More biotech start-ups needed to house ambitious scientists

health-biotech

Published Feb 15, 2023

Wellington UniVentures is supporting more biotech start-ups in Aotearoa New Zealand.

The company is a subsidiary of Te Herenga Waka—Victoria University of Wellington, responsible for creating new enterprises from research undertaken at the capital city university. Its Health & Wellbeing team is dedicated to bringing life sciences research out of laboratories and into the world, where they can have an impact. Its recent spinouts include Rekover Therapeutics, Wellumio, Avalia, Rekover and Ferranova.

Dr Matt Nicholson is a molecular biologist-turned-Senior Commercialisation Manager at Wellington UniVentures. He describes his job as a bridge-builder between researchers and partners in commercialisation, including industry, key collaborators, investors, and funders.

Matt was motivated to join Wellington UniVentures after moving to New Zealand as a young post-doc eager to continue researching – but was quickly disillusioned by the lack of meaningful opportunities for scientists he found here.

“The lack of biotech companies in New Zealand means that scientists who want to stay in research basically have two options, Crown Research Institutes, or academia. At the moment, so many of our early career researchers are being lost to science because there aren’t enough professional opportunities for them outside academia,” Matt says.

Matt, along with his team at Wellington UniVentures, is working to change that. His vision is to create new companies that can grow and give scientists alternative career opportunities.

Matt sees new ventures born from university research as a kind of halfway house for scientists. “It’s exciting, cutting-edge science done by scruffy scientists, but it’s driven by commercial outcomes – it’s in no way inferior to pure academic research,” he says, “It’s just different.”

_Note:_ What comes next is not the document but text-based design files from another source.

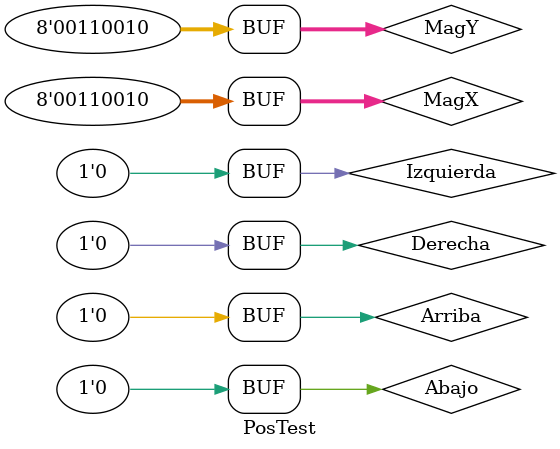
<source format=v>
`timescale 1ns / 1ps


module PosTest;

	// Inputs
	reg [7:0] MagX;
	reg [7:0] MagY;
	reg Arriba;
	reg Abajo;
	reg Izquierda;
	reg Derecha;

	// Outputs
	wire [9:0] posMX;
	wire [9:0] posMY;

	// Instantiate the Unit Under Test (UUT)
	MousePos uut (
		.MagX(MagX), 
		.MagY(MagY), 
		.Arriba(Arriba), 
		.Abajo(Abajo), 
		.Izquierda(Izquierda), 
		.Derecha(Derecha), 
		.posMX(posMX), 
		.posMY(posMY)
	);

	initial begin
		// Initialize Inputs
		MagX = 50;
		MagY = 50;
		Arriba = 0;
		Abajo = 0;
		Izquierda = 0;
		Derecha = 0;

		// Wait 100 ns for global reset to finish
		#100;
        
		// Add stimulus here
		#30; Abajo = 1;
		#30; Abajo = 0;
		#30; Derecha = 1;
		#30; Derecha = 0;
		#30; Arriba = 1;
		#30; Arriba = 0;
		#30; Izquierda = 1;
		#30; Izquierda = 0;

	end
      
endmodule


</source>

It’s no secret that New Zealand’s economy is crying out for more biotech companies to solve the most pressing issues in agriculture, environment, and a world-leading health research and innovation system is core to the government’s health research strategy.

Start-ups also contribute to a thriving economy that can attract and retain high skills, high wage jobs. An entrepreneurial spirit on campus helps align researchers’ interests with real world problems.

Currently, Matt is working on two exciting projects, including supporting Professor Emily Parker’s lab to bring a natural insecticide to market and working with Professor Wayne Patrick’s group to commercialise a new bioassay that will allow winemakers to monitor nitrogen levels in real-time.